Another story, years later. I was in attendance in a somatic sexuality course. During one exercise in this course a participant was touched in a region specifically marked as ‘out of bounds.’ The violated participant had previously been sexually assaulted. This new violating touch resulted in a trauma response of freezing, unraveling into many difficult months of recovering from this experience. No participant in the course remembered bringing touch to this participant; and, the violating touch (not the person who brought the violating touch) was seen by the instructors. After this, effort was put forth by the instructors to process this situation. Still, the person who was violated did not feel the situation was adequately addressed and has since distanced themselves from this community. There was a general note given to the class to look into learning more about trauma response. That said, the person who brought this touch remained a mystery and the entire class carried on, en route to become certified somatic sexuality practitioners.
Pausing a moment to take in these stories. Then I bring you this question: which expert is not also a fallible human?

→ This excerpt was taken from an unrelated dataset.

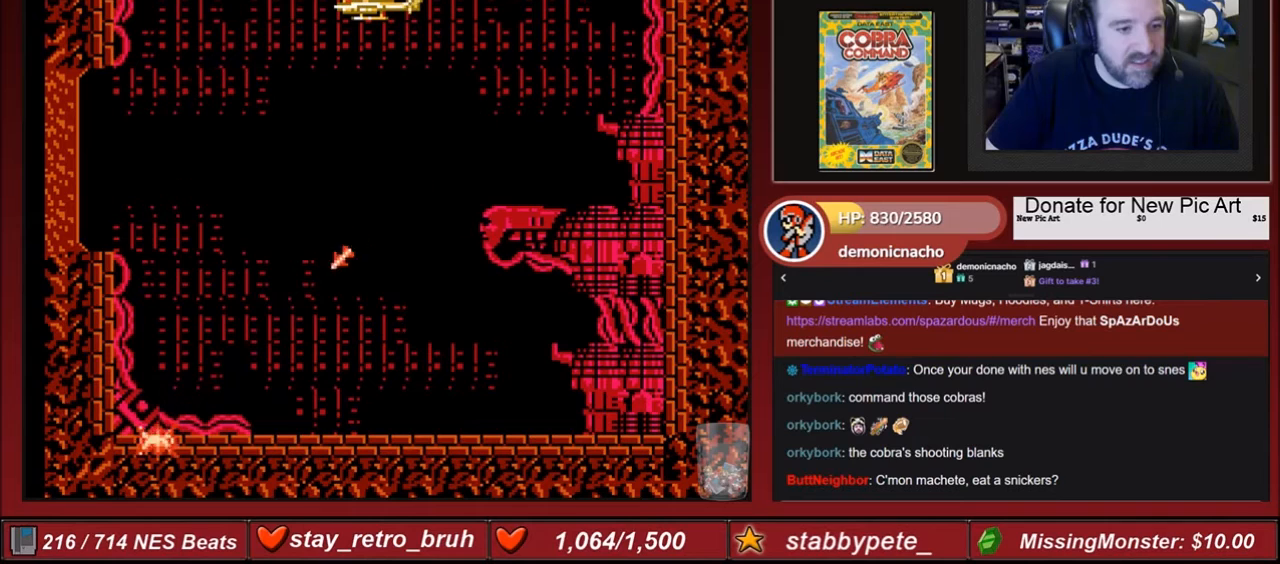
Gameplay with a controller (Nintendo layout); each line is a JSON object with the inputs held at the frame after it. "events" lists button and stick changes between this image and that frame as [ms after this image, input, new state], when the widget could be followed in between. Not read: L3 R3.
{"buttons": ["A"], "events": [[234, "A", "down"], [400, "A", "up"], [467, "A", "down"]]}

What are the qualities that you seek in an expert? What do they seem to be paying attention to when you meet with them? How did they come to learn this expert knowledge they are sharing? Does it feel like they are listening to you?
How do you feel while you are with them? After meeting with an expert do you create space to sense into your entire reaction (including thinking, emotions and the murky unknowns within you)?
Somatic work is about learning to feel. It’s learning to taste the nuances of sensations – thoughts, emotions, all aspects of our experience. Do some thoughts taste acidic? Do some people make you feel like honey? Do some activities make you feel vital?
Somatics is about feeling into all the information – the expert’s advice, your own thinking-fact knowledge, how the all-of-you feels when you consider a situation. Then you take a small step in some particular direction and notice again, how does this feel? Maybe you stay still for a long time if you don’t know. Maybe you try a step and then step back. Maybe you try a step and then shift towards the right.
It’s slow going. There are no easy answers here.